This image is from about a month before the 2012 Summer Olympics. At the time, I had no idea why these stacked cars were there, but people at the park couldn’t get enough of them. They reminded me slightly of Cai Guo Qiang’s exploding car exhibit at the Guggenheim, probably because they were both pieces made from cars, but nonetheless generated dialogues by displacing such a commodity. Later I discovered that the vehicular Stonehenge was produced by Czech auto company Škoda (a subsidiary of Volkswagen) as a publicity stunt for the release of their new car Citigo. It took three months to complete the 36 ton project. I wonder how long it would have taken if they had channeled the original creators of Stonehenge and left the machinery at home. Probably not until the next Olympics.
Shortly after I took this photo, a military helicopter did a drill to the left of Tower Bridge where a cloud of orange smoke was explosively discharged into the sky followed by a dozen men sliding down ropes out of what I can only assume was a Westland Puma, down to the ground along the other side of the Thames. Everyone around me on the Southbank was gathered in the path on the river which is adjacent to Potters FIeld Park, which is where hoards of people gather each year to watch Wimbledon on a massive screen erected for the event.

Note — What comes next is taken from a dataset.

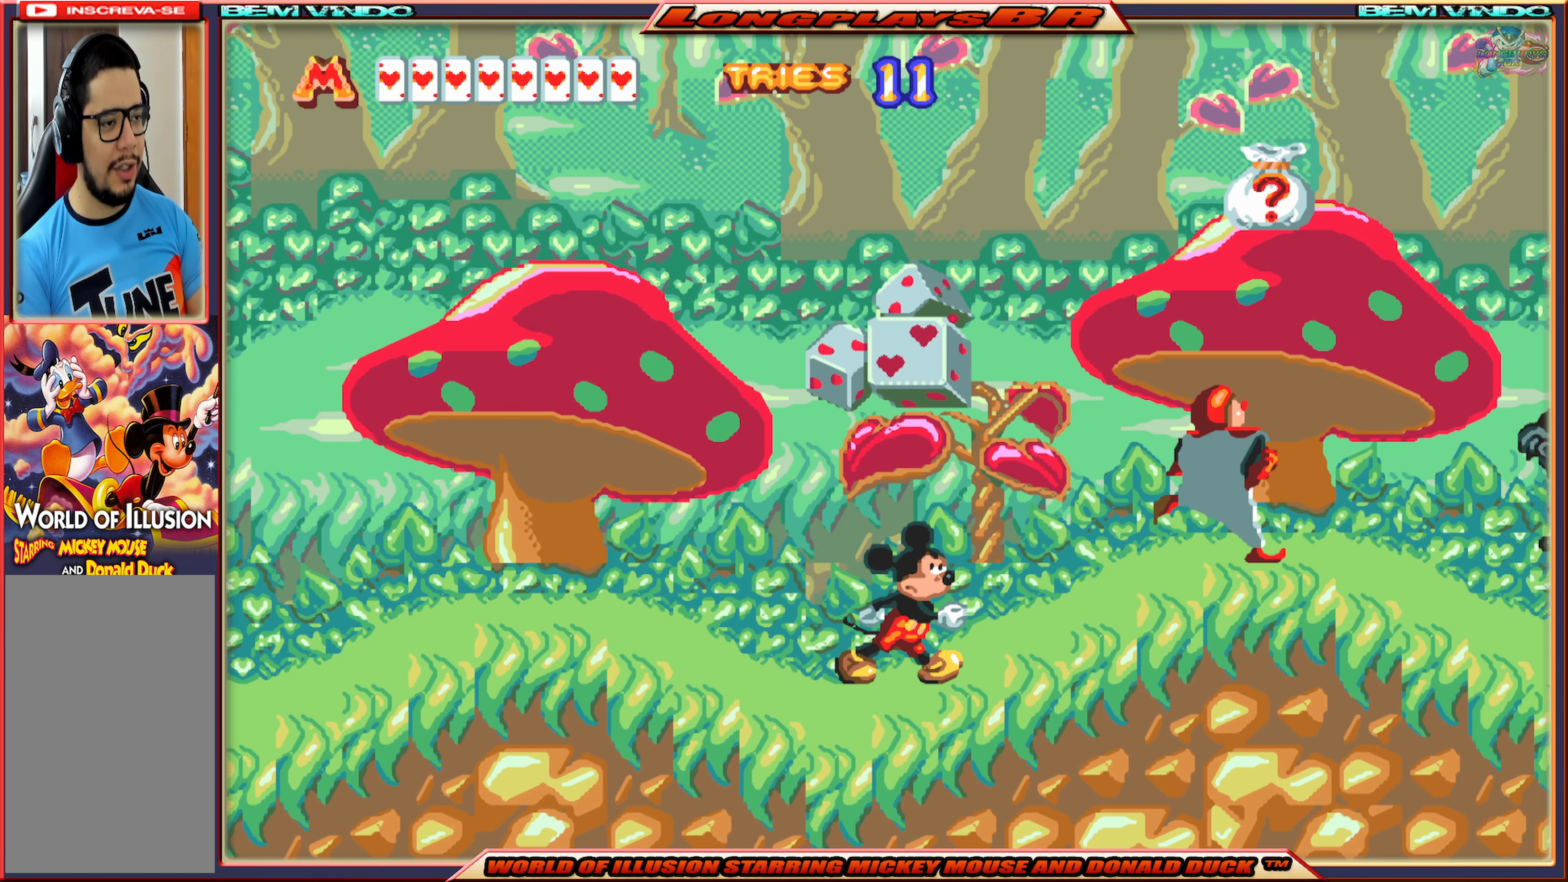
{"buttons": ["DPAD_RIGHT"], "events": [[133, "B", "down"], [216, "B", "up"]]}
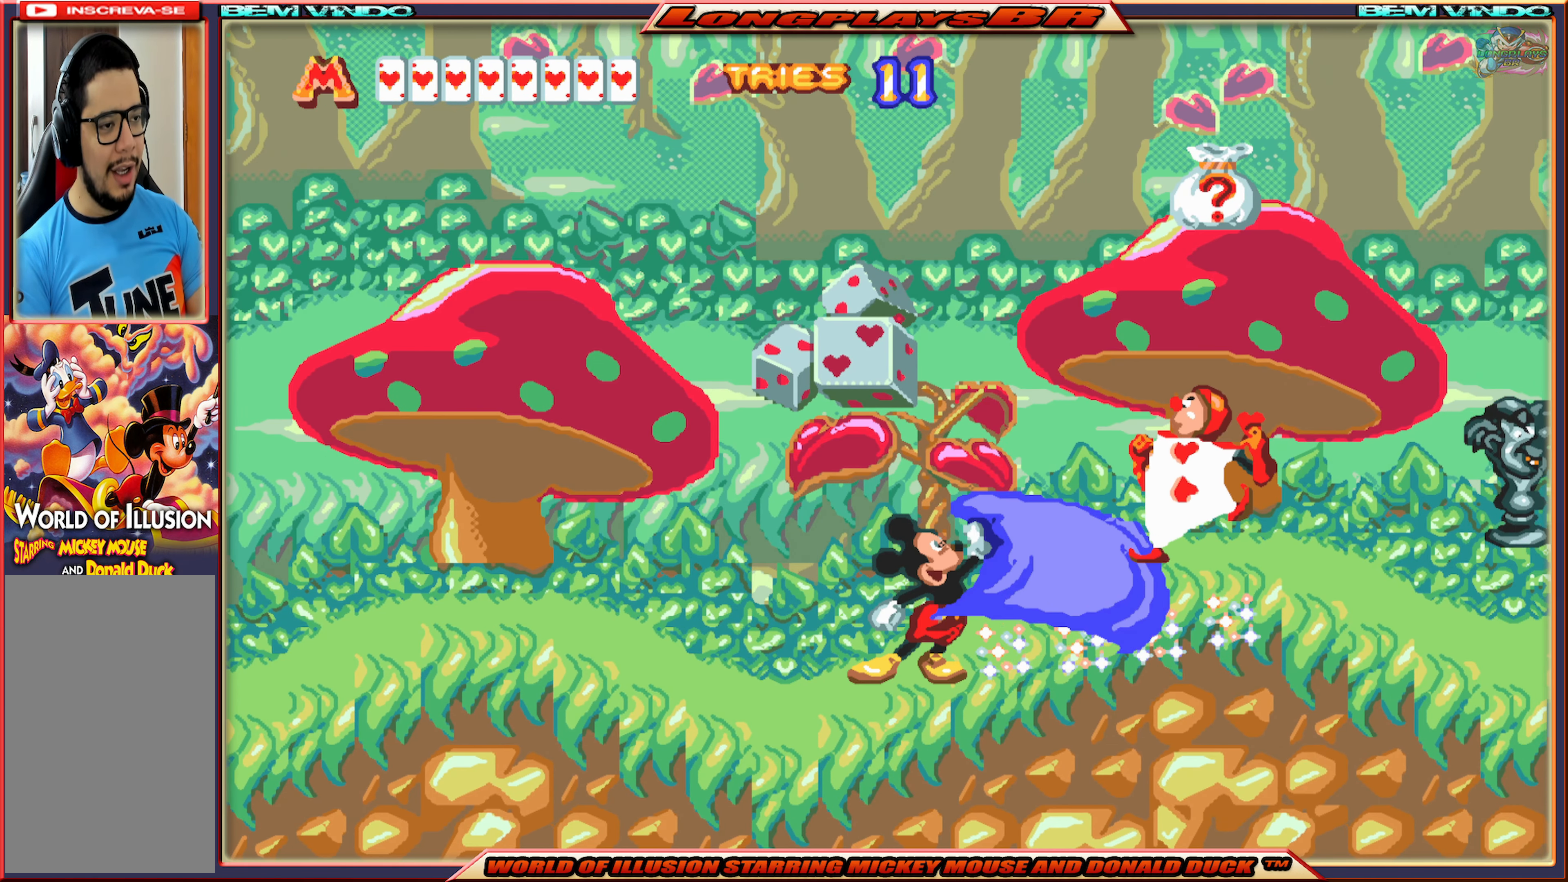
{"buttons": ["DPAD_RIGHT"], "events": [[233, "B", "down"], [366, "B", "up"]]}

Anyways, we all rightly assumed that the the city was under attack until an elderly woman sensibly pointed out that they were prepping for the Olympics by doing routine drills, though no one had ever seen this particular scenario before. If you look closely you can see the iconic rings symbol on the underside of the upper portion of the bridge, just barely above the cars that are stacked, casually, like toys.
Note: if you have 5 minutes Google Carhenge images, it’s quite compelling.